Bir gün birliklere ilk geldiği günleri kendisine hatırlatan bayan yoldaş "doğru dürüst yazı yazamıyordun, yazılarını, raporlarını ben yazıyordum. O günleri hemen unuttun" diye esprisine "Sen o günleri bırak, ben onları unutmadım. Ama sen şimdiyi konuş. Kimin yazısı daha düzgün, kim daha çok yazı yazıyor, onu söylesene. Ne demiş halkımız 'çırak ustayı geçer', bana düzgün yazıyı sen öğrettin ama bugün ben senden daha düzgün yazıyorum. Zaten ben ne öğrendiysem yoldaşlarımdan, hareketimden öğrendim. Onların emeklerini hiç bir zaman ödeyemem." demişti. Mütevaziliği elden bırakmıyor, her zaman yoldaşlarına olan minnetini anlatıyordu.

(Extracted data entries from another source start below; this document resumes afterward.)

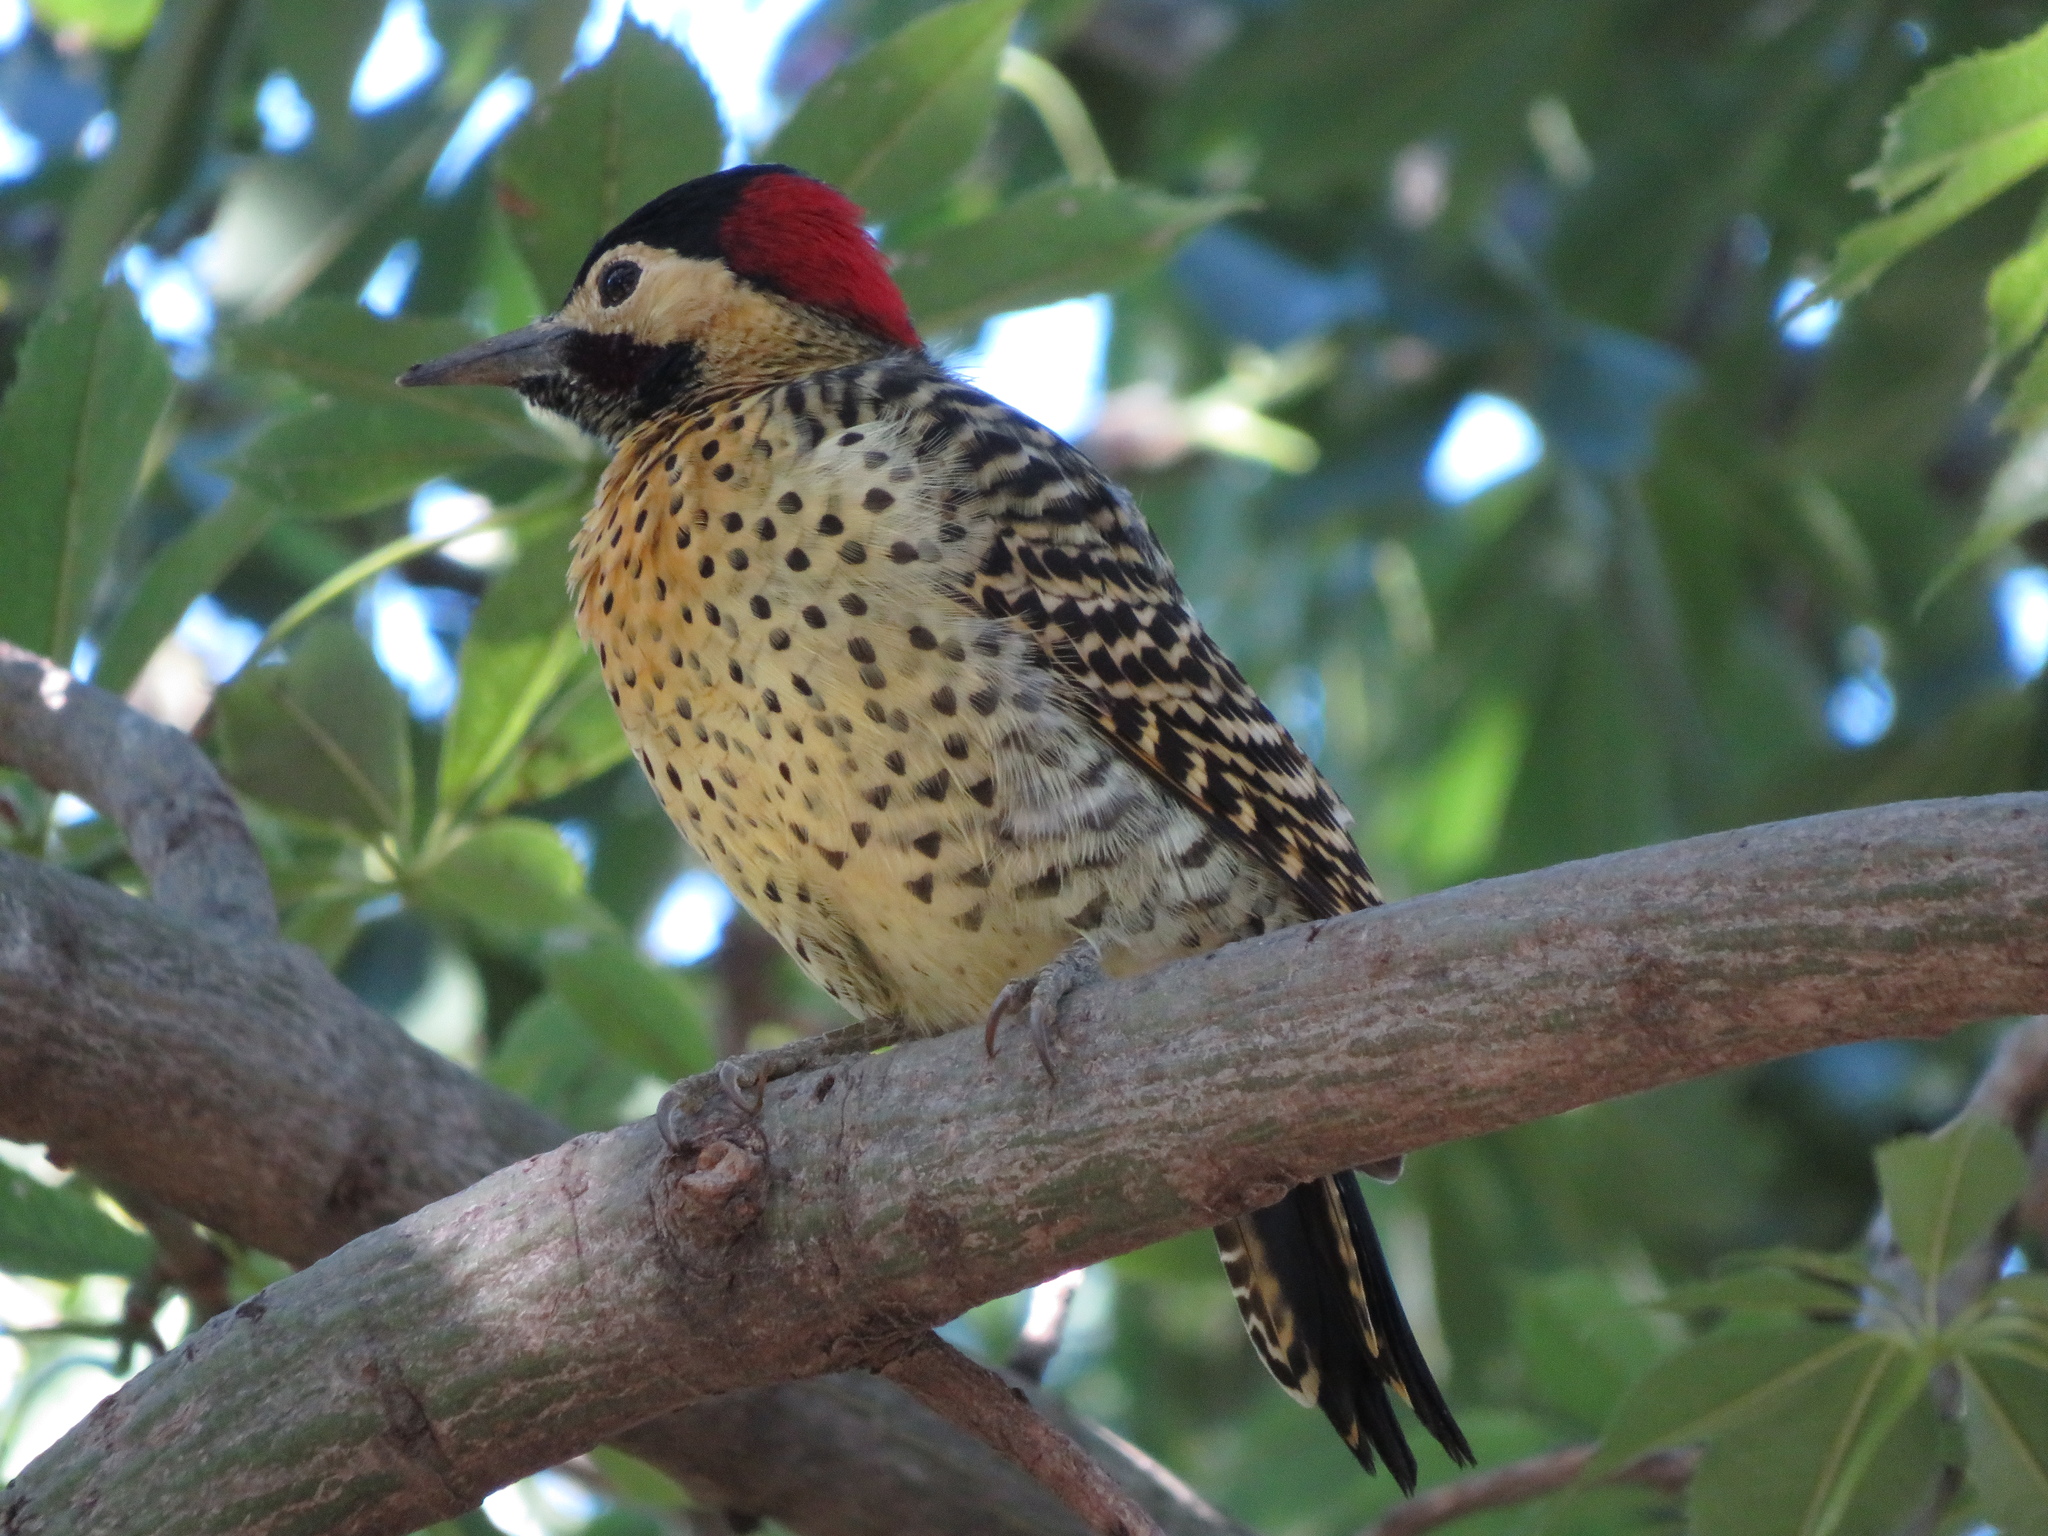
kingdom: Animalia
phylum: Chordata
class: Aves
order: Piciformes
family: Picidae
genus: Colaptes
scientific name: Colaptes melanochloros
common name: Green-barred woodpecker
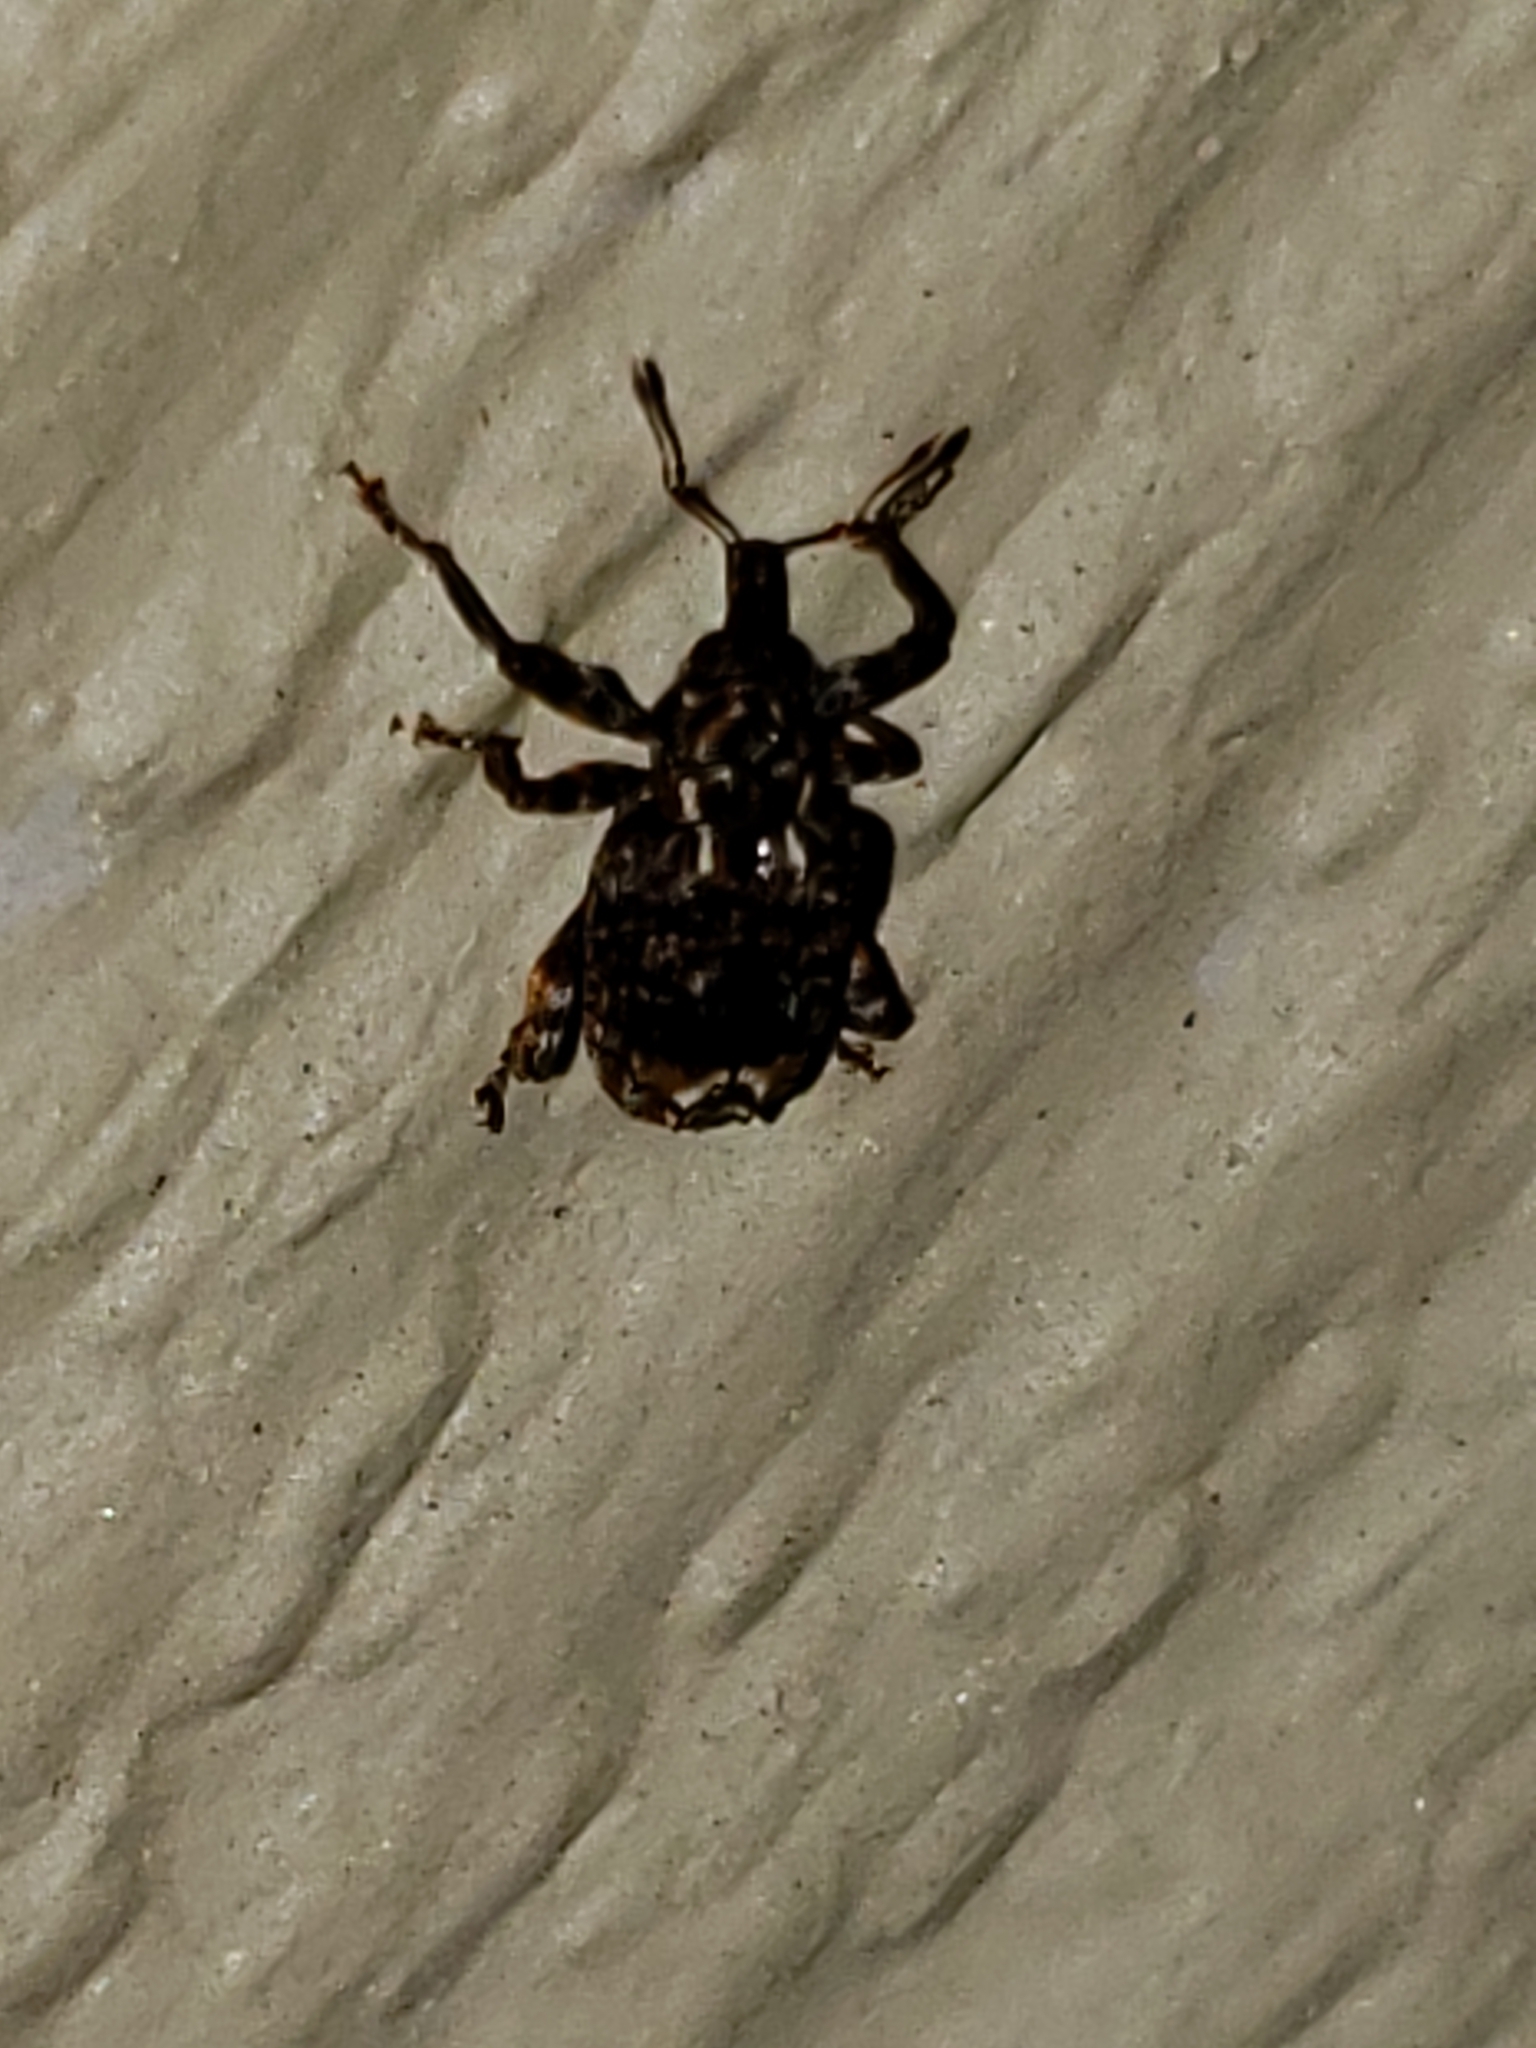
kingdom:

Bir gün eve döndüğünde üzüntülü, hasta gibi bir hali vardı. Ne olduğunu sorduğumuzda 50 bin lirasını kaybettiğini anlattı. Sürekli hayıflanıyordu. Biz "merak etme, kendi paramızdan telafi ederiz, bu kadar üzülmeye değmez altı üstü 50 bin lira" dediğimizde, "sorun para değil, Devrimci Hareketin bir şeyine iyi sahip çıkmadım. Bugün paramı kaybettim, yarın kimliğimi, silahımı kaybederim. Tehlikeli olanı bu kadar nasıl dikkatsizlik yaptığım" demişti. Oysa parasını montunun cebindeki küçük bir delikten astarına düşürmüş. Başka bir yoldaş rasgele parayı buldu. Sık sık “komutan olacağım, ondan sonra daha ileri, MK olacağım” derdi. Biz de "kariyerist" diye espri yapardık. İsmail'de cevap çoktu. "Ben asker olarak hep kalırsan, sen kalırsan yeni birliklere kim komutanlık yapacak. Ben de zaten kariyer olarak onu söylemiyorum. Birikim olarak, yetkinlik olarak öyle olacağım. Hem komutan olmayı düşünmeyen, sorumluluk almayı düşünmeyen birisi devrimi de düşünmez.

Bir Devrimci Sol'cu hep ilerisini istemeli, bunun için çaba sarfetmeli." İsmail yoldaş sürekli kendisini yeniliyor, yeni şeyler öğreniyor, öğrendiklerini bizlerle paylaşıyordu. Onun kadar hızlı gelişen ve gelişim için çaba sarfeden insan az bulunur denilebilir.

İsmail yoldaş "üzerimde silah olduğu müddetçe düşman beni sağ yakalayamaz" sözüne layık bir şekilde bulunduğu üssü düşmana korkulu bir mevzi haline dönüştürerek şehit düştü. O, eylemlerin hep önünde yer alan, devrim için, halkı için her türlü fedakarlığı, özveriyi gösteren devrim emekçisiydi. Seminerini verdiği ve hep gözleri ışıldayarak anlattığı konu olan "PARTİ" onun ve diğer şehitlerimizin kanları üzerine kuruldu. Onun eylemlerdeki cüreti, emekçiliği, fedakarlığı bugün Parti-Cephe savaşçılarına örnek oluyor, yol gösteriyor.